SECULAR TREND LAGGARDS

The IWM vs. SPY ratio below illustrates an important concept regarding all trends, bullish and bearish. All trends have countertrend moves. Thus, if IWM started to outperform SPY, that would be classified as a countertrend move within the context of a long-term downtrend in the IWM vs. SPY ratio (until proven otherwise). This means small caps could hypothetically outperform in the second half of 2023, but significantly underperform in the next 1-5 years.

As shown below, mid-caps also remain in a long-term relative downtrend versus the S&P 500, which means periods of outperformance are classified as normal countertrend moves until proven otherwise.

THE GLOBAL BULLISH TREND

Secular trends typically find buying support at or near an upward-sloping 200-week. Thus far, that has been the case with stocks outside the United States.

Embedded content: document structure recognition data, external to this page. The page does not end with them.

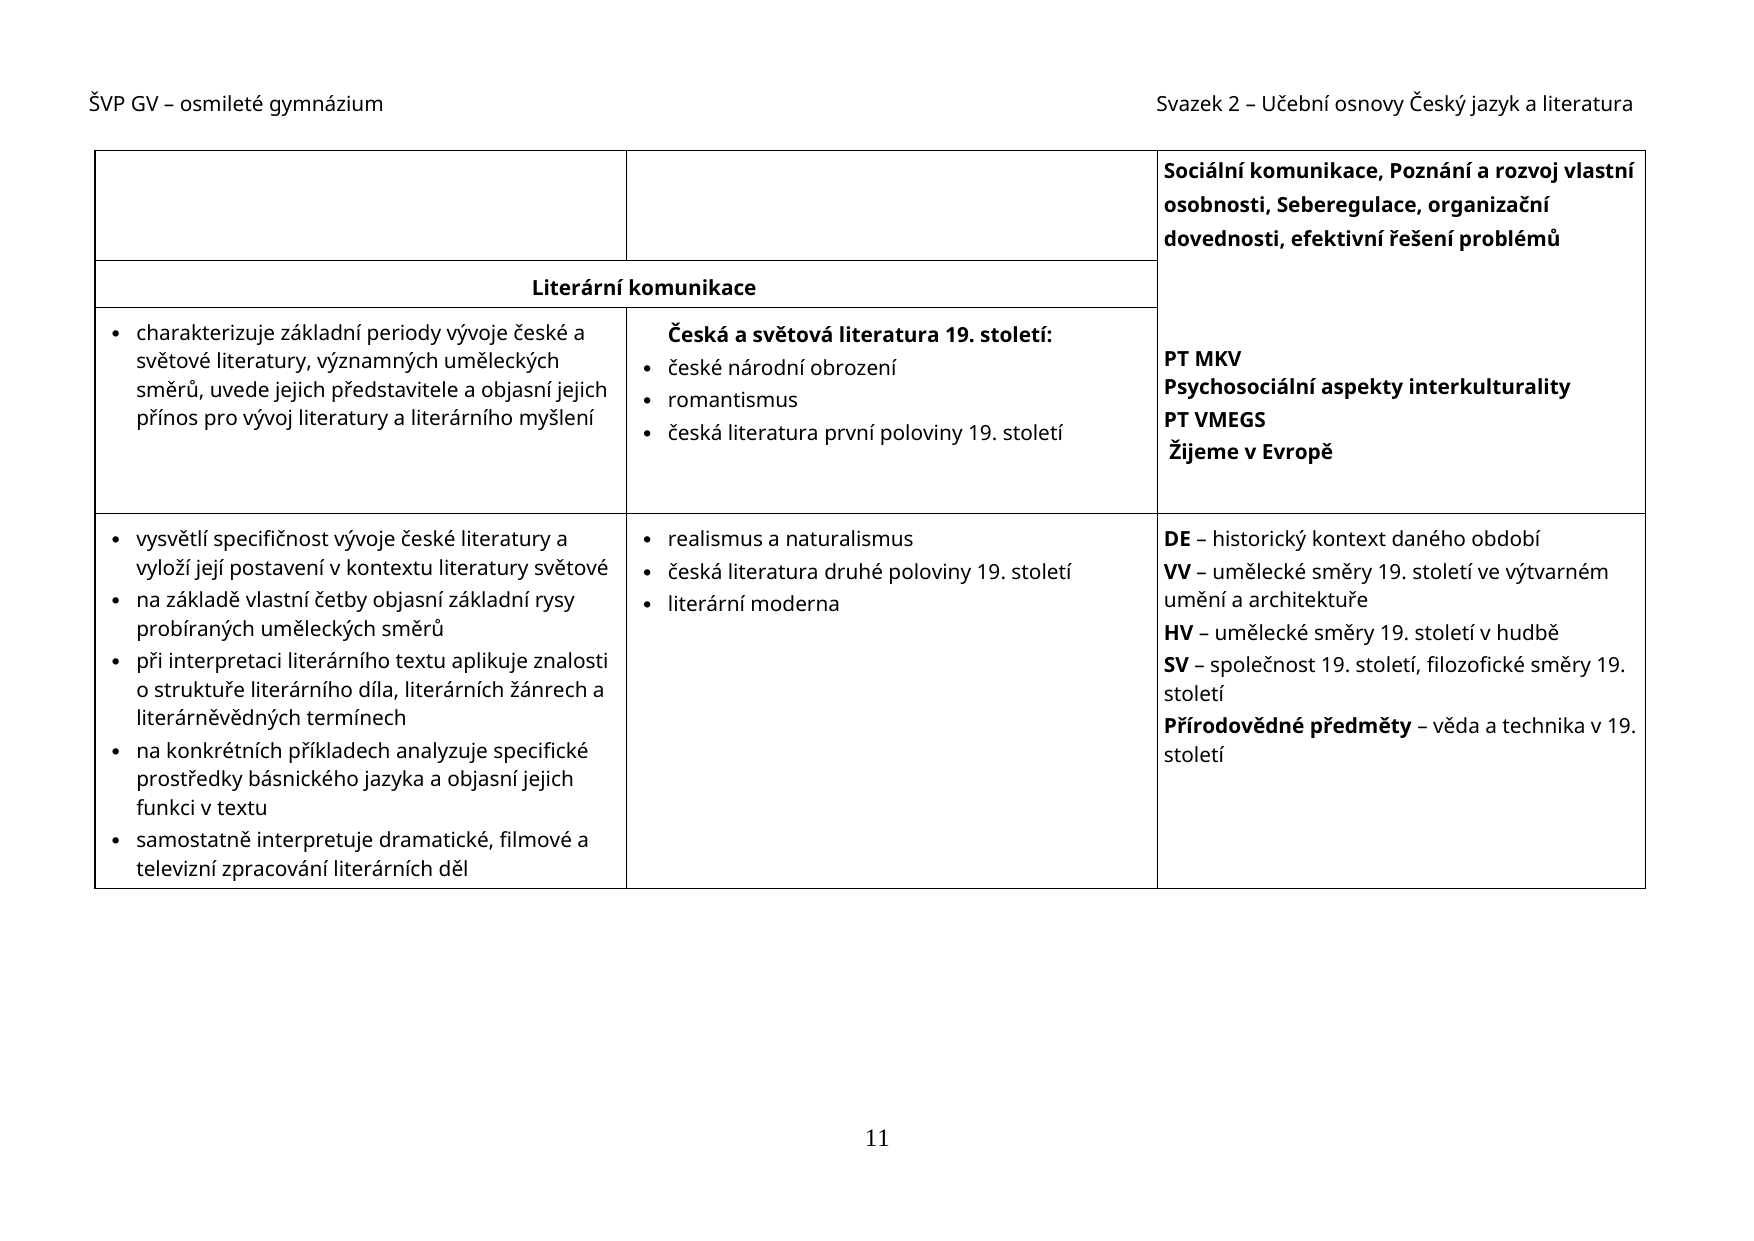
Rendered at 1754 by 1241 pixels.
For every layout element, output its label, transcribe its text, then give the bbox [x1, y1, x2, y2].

table_cell DE – historický kontext daného období VV – umělecké směry 19. století ve výtvarném umění a architektuře HV – umělecké směry 19. století v hudbě SV – společnost 19. století, filozofické směry 19. století Přírodovědné předměty – věda a technika v 19. století [1158, 514, 1645, 888]
table_cell charakterizuje základní periody vývoje české a světové literatury, významných uměleckých směrů, uvede jejich představitele a objasní jejich přínos pro vývoj literatury a literárního myšlení [96, 308, 626, 513]
table_cell Česká a světová literatura 19. století: české národní obrození romantismus česká literatura první poloviny 19. století [627, 308, 1157, 513]
table_cell vysvětlí specifičnost vývoje české literatury a vyloží její postavení v kontextu literatury světové na základě vlastní četby objasní základní rysy probíraných uměleckých směrů při interpretaci literárního textu aplikuje znalosti o struktuře literárního díla, literárních žánrech a literárněvědných termínech na konkrétních příkladech analyzuje specifické prostředky básnického jazyka a objasní jejich funkci v textu samostatně interpretuje dramatické, filmové a televizní zpracování literárních děl [96, 514, 626, 888]
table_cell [627, 151, 1157, 260]
table_cell realismus a naturalismus česká literatura druhé poloviny 19. století literární moderna [627, 514, 1157, 888]
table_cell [96, 151, 626, 260]
table_cell Literární komunikace [96, 261, 1157, 307]
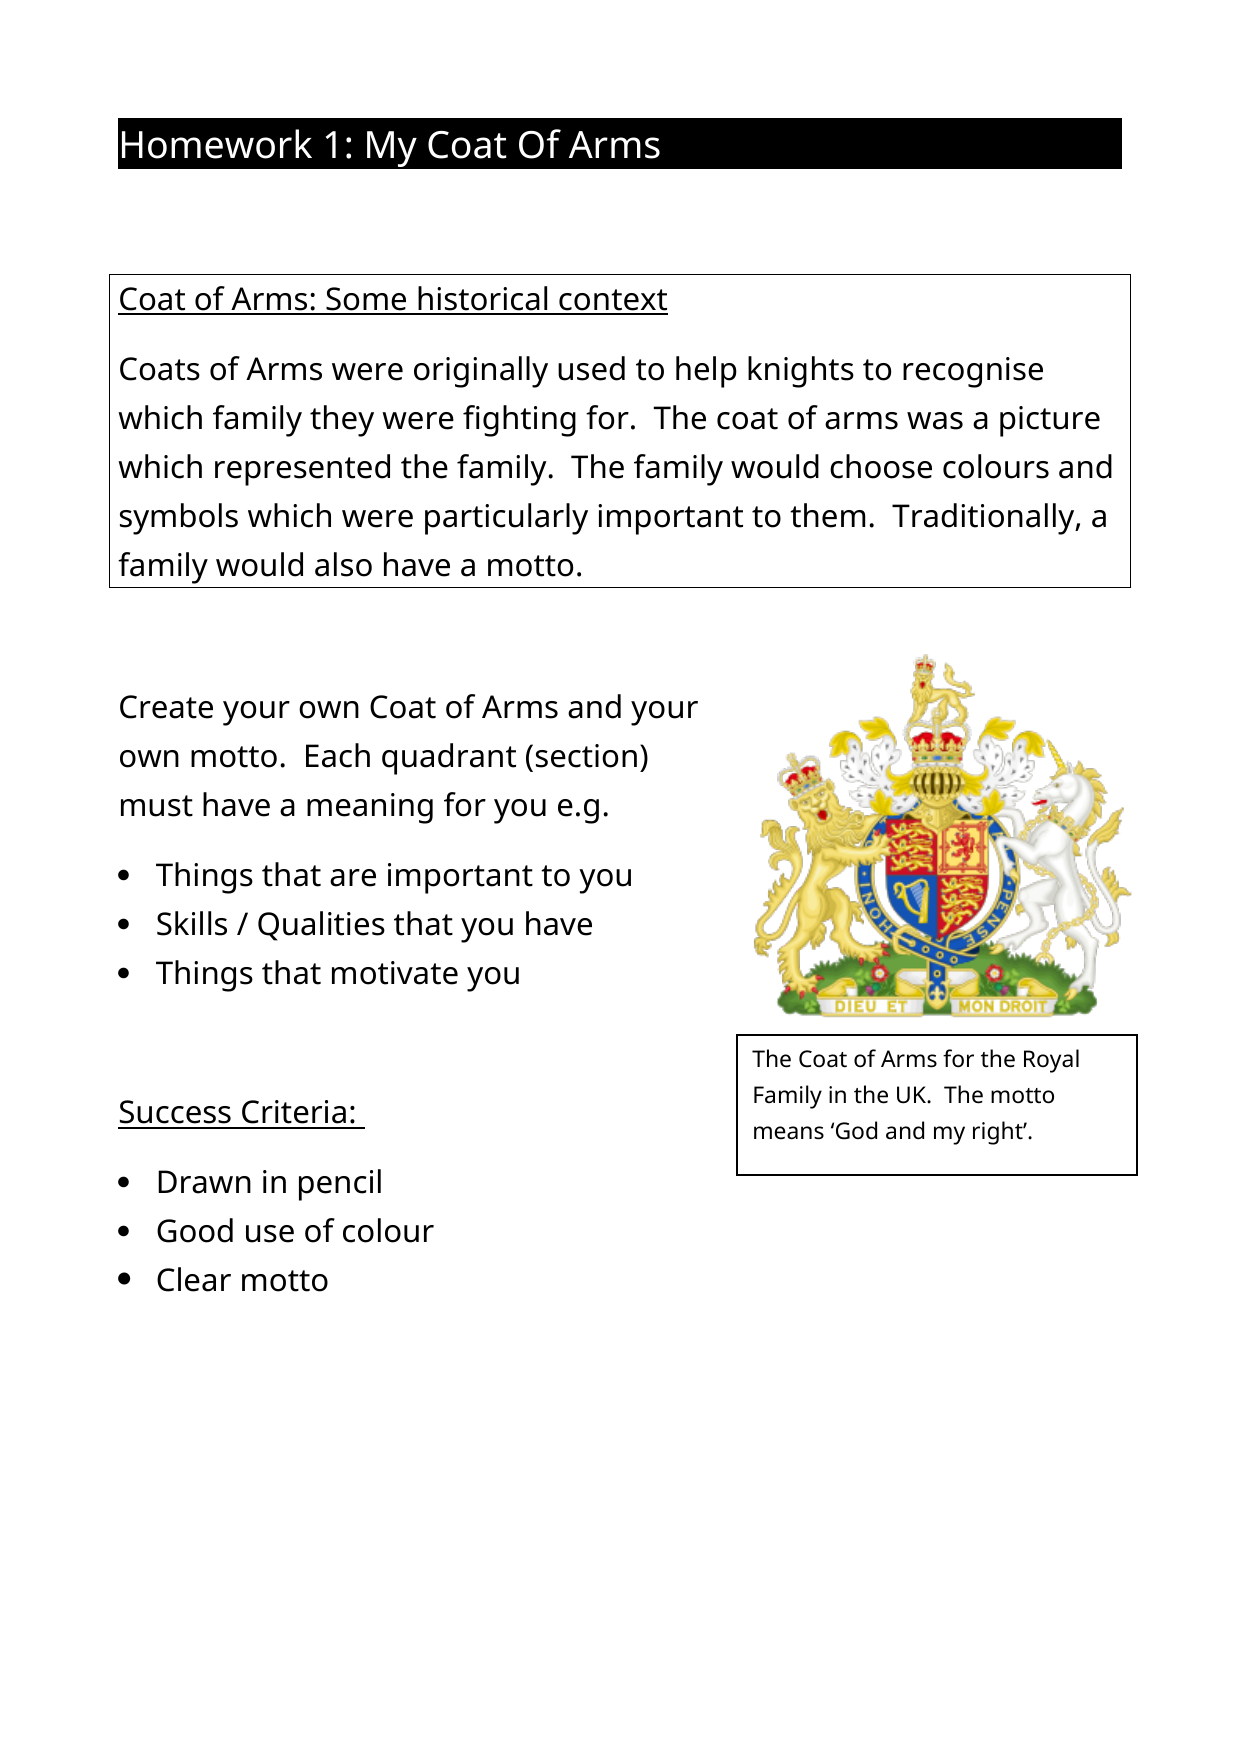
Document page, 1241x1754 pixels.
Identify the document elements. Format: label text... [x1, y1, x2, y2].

list Good use of colour [118, 1209, 1122, 1252]
list Things that are important to you [118, 853, 742, 896]
text Coat of Arms: Some historical context [110, 275, 1130, 319]
text Success Criteria: [118, 1091, 736, 1133]
list Clear motto [118, 1258, 1122, 1301]
list Skills / Qualities that you have [118, 902, 742, 944]
picture [742, 647, 1133, 1025]
list Drawn in pencil [118, 1160, 1122, 1203]
list Things that motivate you [118, 951, 742, 993]
text Create your own Coat of Arms and your own motto. Each quadrant (section) must have a meaning for you e.g. [118, 685, 742, 826]
text Homework 1: My Coat Of Arms [118, 118, 1122, 169]
text Coats of Arms were originally used to help knights to recognise which family they were fighting for. The coat of arms was a picture which represented the family. The family would choose colours and symbols which were particularly important to them. Traditionally, a family would also have a motto. [110, 344, 1130, 587]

Global Stocks Ex-USA (below) pushed back above an upward-sloping 200-week in late 2022/early 2023. Any sustained move below the 200-week moving average would put the secular trend in doubt. The chart in front of us still looks like a long-term uptrend with price above an upward-sloping 200-week moving average.

BONDS HAVE A MORE CONCERNING LOOK

A bias for higher interest rates and higher inflation, along with current long-term trends, say bonds may produce disappointing relative performance. Unlike the stock ETFs shown above, the Aggregate Bond ETF remains below a downward-sloping 200-week moving average.